Wednesday, November 25, 2009

New Book: William Catton Returns with "Bottleneck"

George Mobus, Assoc. Prof. of Computing Software Systems at the Univ. of Washington Tacoma does a lengthy review of William R. Catton's Bottleneck: Humanity's Impending Impasse. The book is posed as a sequel to Catton's 1983 book, Overshoot, which has become a classic of literature in environmental sociology. The review is posted at The Oil Drum.
Warning: this book does not have a happy ending.

"In the sequel, Bottleneck: Humanity's Impending Impasse, Xlibris Corporation, he drops the part about we can evade the worst. The subtitle says it all. Now he concludes that it is already too late to mend our ways and somehow avoid the collapse of civilization. Indeed the main title refers to an impending collapse of the human population. An ecological bottleneck (also called a population bottleneck) is where radical changes in the environment of a species causes a die-off of all but the most hardy of the population; hardy, that is, in terms of the selection pressures arising from the change. Of course there may be no sufficiently hardy individuals left or the ones that manage to survive cannot reproduce sufficiently to produce a new population. In that case the species goes extinct.

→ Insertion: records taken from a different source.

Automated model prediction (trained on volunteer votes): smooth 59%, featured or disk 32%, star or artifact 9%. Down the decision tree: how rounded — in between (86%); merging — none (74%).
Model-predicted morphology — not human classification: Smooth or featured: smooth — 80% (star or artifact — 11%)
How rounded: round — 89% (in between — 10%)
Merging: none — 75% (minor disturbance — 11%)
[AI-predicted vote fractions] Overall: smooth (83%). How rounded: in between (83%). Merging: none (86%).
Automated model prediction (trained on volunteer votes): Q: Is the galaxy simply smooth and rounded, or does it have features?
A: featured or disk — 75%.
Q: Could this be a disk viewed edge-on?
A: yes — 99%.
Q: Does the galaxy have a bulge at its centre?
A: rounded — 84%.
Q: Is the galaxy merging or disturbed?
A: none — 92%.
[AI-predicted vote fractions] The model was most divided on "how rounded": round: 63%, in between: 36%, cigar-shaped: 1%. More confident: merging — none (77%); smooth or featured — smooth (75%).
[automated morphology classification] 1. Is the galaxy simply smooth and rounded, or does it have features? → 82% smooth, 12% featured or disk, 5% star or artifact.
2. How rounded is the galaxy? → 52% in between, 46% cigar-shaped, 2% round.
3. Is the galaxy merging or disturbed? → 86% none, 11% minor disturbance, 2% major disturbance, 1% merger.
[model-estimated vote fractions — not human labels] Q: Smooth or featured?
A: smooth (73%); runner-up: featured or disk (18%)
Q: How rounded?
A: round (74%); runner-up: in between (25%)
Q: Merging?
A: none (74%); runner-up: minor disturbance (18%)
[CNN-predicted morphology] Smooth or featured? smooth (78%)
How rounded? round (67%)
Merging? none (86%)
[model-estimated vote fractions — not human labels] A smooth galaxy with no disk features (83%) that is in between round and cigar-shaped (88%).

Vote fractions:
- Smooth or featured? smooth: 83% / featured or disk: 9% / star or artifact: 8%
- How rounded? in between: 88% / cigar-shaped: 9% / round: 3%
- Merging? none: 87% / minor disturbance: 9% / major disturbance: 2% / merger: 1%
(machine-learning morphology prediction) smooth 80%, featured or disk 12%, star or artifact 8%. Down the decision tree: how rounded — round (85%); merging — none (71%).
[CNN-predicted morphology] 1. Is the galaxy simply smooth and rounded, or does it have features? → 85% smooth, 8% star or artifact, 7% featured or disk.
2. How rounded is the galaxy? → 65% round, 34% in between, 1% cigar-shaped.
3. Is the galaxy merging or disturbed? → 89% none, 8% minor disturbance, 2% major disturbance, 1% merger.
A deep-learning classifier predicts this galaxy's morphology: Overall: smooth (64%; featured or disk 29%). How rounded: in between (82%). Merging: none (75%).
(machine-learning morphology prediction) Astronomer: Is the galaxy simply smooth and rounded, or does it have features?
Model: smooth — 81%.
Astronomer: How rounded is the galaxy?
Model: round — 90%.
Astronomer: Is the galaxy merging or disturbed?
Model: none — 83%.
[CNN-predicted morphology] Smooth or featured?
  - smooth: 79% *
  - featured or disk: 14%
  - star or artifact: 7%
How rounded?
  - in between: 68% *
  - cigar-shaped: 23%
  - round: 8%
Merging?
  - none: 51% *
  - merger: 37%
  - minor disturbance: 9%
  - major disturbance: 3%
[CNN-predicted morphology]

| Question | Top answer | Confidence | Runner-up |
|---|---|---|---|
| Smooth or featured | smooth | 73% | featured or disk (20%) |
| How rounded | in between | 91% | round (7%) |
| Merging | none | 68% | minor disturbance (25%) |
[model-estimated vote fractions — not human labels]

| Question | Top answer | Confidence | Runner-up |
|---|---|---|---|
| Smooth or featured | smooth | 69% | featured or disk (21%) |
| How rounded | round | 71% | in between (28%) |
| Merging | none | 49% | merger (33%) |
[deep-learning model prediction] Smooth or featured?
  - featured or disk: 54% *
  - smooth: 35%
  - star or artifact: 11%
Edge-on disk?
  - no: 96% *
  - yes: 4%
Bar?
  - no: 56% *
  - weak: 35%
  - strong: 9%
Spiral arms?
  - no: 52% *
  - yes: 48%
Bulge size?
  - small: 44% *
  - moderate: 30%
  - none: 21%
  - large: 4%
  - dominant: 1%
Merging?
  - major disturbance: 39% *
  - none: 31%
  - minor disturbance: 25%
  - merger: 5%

Catton's arguments for why this is the most likely outcome for humanity boil down to something I have written about in my blog for several years now. It is the rate of change that matters as much as the degree or magnitude of change when it comes to shocking a population. If we look at the rate of climate change due to anthropogenic forcing, or the rate at which our fossil fuel energy sources are depleting, or the rate of aquifer depletion, or the rate of population increase, or the rate of consumption increase per captia in the developed and developing worlds, or... You get the picture. We are changing the world in ways unfavorable to human survivability more rapidly than we can either adapt or mitigate. And we have already passed the point of no return."